» Stored items:
Segment Open
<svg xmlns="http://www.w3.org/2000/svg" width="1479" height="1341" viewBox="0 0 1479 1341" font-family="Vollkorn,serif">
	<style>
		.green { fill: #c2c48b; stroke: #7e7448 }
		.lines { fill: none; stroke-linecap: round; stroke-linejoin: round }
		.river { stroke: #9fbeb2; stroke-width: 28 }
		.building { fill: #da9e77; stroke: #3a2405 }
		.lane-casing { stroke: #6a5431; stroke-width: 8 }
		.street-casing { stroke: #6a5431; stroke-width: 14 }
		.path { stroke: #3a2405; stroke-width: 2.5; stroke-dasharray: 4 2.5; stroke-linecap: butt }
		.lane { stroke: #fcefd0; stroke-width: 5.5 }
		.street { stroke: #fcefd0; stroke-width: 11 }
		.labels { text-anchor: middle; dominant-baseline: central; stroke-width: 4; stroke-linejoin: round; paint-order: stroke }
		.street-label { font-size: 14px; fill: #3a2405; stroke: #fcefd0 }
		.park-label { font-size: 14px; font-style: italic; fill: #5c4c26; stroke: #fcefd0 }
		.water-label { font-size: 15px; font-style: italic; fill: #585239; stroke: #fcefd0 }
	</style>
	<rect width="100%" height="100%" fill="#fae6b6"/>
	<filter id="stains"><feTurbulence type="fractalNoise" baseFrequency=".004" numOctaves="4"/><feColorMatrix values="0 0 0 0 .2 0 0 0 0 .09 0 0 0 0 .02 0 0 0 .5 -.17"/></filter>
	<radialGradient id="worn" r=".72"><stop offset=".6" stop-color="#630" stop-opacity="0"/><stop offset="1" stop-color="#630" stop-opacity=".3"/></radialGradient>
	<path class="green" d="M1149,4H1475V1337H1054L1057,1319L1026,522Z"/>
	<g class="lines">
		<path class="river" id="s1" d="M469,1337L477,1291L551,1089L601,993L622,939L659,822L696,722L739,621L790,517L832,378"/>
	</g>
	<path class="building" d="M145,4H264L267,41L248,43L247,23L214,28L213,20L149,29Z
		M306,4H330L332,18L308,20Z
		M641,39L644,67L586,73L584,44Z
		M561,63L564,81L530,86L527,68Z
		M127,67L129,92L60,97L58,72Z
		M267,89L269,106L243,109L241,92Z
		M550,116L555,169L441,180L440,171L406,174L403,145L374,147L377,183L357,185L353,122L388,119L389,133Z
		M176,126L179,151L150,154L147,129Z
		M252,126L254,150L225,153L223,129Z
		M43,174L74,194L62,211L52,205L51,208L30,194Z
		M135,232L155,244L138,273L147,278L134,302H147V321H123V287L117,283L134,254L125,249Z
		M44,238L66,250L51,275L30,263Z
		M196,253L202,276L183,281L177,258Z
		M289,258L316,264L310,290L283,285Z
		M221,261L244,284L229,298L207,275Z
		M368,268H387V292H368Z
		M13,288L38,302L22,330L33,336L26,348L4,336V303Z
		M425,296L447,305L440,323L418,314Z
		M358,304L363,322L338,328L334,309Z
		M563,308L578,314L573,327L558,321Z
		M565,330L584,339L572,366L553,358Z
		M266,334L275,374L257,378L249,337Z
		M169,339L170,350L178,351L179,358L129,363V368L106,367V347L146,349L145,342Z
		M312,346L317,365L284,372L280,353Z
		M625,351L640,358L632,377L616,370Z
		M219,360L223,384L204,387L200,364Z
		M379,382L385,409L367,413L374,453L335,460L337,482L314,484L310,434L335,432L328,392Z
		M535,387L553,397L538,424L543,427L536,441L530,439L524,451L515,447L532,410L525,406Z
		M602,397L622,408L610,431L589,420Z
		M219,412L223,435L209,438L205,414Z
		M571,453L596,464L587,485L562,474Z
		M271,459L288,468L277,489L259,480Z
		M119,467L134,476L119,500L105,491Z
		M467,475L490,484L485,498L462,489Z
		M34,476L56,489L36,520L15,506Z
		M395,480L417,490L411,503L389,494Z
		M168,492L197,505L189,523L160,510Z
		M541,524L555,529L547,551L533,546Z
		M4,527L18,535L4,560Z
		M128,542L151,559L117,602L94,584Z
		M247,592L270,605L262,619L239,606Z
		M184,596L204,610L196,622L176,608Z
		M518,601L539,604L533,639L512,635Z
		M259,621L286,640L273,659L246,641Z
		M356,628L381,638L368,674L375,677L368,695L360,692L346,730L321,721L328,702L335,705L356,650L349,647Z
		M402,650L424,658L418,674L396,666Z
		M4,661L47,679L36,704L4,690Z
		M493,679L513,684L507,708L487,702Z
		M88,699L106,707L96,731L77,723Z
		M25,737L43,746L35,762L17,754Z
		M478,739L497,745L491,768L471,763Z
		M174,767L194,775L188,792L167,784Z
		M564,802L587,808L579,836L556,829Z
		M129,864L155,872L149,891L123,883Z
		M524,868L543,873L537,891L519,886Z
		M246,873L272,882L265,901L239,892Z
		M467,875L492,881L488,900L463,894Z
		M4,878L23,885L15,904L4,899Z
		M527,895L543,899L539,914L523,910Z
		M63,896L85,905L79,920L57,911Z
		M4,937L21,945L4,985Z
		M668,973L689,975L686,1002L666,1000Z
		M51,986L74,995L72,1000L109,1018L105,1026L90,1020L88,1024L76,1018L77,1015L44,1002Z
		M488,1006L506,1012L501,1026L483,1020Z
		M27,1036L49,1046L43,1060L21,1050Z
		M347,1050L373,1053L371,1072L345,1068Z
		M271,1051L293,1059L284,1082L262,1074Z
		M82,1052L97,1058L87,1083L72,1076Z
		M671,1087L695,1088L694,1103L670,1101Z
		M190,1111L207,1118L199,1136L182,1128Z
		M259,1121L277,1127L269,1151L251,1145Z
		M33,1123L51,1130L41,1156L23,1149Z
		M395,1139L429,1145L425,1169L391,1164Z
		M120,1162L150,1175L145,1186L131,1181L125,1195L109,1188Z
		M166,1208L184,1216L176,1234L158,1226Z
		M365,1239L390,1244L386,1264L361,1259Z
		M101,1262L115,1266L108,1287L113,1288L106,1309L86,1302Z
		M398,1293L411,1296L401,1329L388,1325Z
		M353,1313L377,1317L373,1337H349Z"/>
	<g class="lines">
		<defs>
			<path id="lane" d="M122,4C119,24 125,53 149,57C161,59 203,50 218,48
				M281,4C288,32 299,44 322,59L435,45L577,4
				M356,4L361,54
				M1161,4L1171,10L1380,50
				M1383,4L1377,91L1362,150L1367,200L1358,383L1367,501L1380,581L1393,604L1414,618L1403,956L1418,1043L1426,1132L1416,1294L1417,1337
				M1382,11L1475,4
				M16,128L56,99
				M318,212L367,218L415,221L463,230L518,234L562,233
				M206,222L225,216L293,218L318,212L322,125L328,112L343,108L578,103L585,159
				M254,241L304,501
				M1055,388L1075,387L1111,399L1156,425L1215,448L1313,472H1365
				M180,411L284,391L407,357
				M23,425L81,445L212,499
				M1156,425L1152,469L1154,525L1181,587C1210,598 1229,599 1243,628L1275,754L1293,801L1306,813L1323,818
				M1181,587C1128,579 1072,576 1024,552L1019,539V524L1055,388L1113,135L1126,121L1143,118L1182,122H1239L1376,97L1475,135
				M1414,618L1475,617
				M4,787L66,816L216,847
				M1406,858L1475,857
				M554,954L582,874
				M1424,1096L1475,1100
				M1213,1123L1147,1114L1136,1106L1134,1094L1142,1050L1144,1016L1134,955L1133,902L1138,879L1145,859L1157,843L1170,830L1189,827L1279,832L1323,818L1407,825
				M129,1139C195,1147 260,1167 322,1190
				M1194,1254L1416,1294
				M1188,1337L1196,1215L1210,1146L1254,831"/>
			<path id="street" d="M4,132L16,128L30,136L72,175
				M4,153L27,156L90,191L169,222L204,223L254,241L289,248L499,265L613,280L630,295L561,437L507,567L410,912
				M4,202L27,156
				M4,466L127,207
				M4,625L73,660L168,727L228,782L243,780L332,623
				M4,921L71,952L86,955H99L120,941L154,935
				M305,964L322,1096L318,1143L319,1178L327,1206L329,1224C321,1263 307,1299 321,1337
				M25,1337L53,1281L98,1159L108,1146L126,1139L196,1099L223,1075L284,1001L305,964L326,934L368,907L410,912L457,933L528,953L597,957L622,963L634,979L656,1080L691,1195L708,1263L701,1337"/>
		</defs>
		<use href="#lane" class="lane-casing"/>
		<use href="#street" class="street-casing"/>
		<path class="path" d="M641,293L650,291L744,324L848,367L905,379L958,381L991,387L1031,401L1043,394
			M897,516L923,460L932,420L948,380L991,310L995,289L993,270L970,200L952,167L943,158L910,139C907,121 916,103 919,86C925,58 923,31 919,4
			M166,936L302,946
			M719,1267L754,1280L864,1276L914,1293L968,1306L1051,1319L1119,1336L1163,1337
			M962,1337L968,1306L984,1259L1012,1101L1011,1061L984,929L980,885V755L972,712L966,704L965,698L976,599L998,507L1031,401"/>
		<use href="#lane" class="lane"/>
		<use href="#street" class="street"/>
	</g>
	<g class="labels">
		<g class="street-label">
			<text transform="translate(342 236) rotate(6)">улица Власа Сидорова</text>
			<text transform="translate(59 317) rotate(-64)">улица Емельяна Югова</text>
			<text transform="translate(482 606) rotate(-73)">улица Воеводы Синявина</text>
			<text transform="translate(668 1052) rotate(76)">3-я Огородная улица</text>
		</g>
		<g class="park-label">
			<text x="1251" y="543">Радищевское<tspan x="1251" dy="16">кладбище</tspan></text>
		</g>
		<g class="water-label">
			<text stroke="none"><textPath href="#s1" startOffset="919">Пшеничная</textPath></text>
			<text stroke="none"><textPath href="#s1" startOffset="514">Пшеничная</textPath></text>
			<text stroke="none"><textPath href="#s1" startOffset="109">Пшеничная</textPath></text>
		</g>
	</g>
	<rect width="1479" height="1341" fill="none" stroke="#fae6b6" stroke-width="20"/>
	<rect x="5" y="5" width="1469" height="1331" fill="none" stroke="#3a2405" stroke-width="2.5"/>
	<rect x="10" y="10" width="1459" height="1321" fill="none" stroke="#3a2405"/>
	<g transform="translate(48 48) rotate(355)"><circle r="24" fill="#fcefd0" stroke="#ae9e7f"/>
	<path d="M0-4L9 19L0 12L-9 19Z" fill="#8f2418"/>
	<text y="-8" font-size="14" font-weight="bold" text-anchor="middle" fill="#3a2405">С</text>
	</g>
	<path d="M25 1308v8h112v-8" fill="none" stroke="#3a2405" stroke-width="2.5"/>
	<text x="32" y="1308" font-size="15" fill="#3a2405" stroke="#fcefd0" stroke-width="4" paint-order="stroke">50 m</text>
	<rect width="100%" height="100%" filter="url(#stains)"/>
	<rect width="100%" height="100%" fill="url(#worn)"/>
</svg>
Segment Closed
» PROMPT: Your task is to collect every line above that contains the word "startOffset".

» SOLUTION:
			<text stroke="none"><textPath href="#s1" startOffset="919">Пшеничная</textPath></text>
			<text stroke="none"><textPath href="#s1" startOffset="514">Пшеничная</textPath></text>
			<text stroke="none"><textPath href="#s1" startOffset="109">Пшеничная</textPath></text>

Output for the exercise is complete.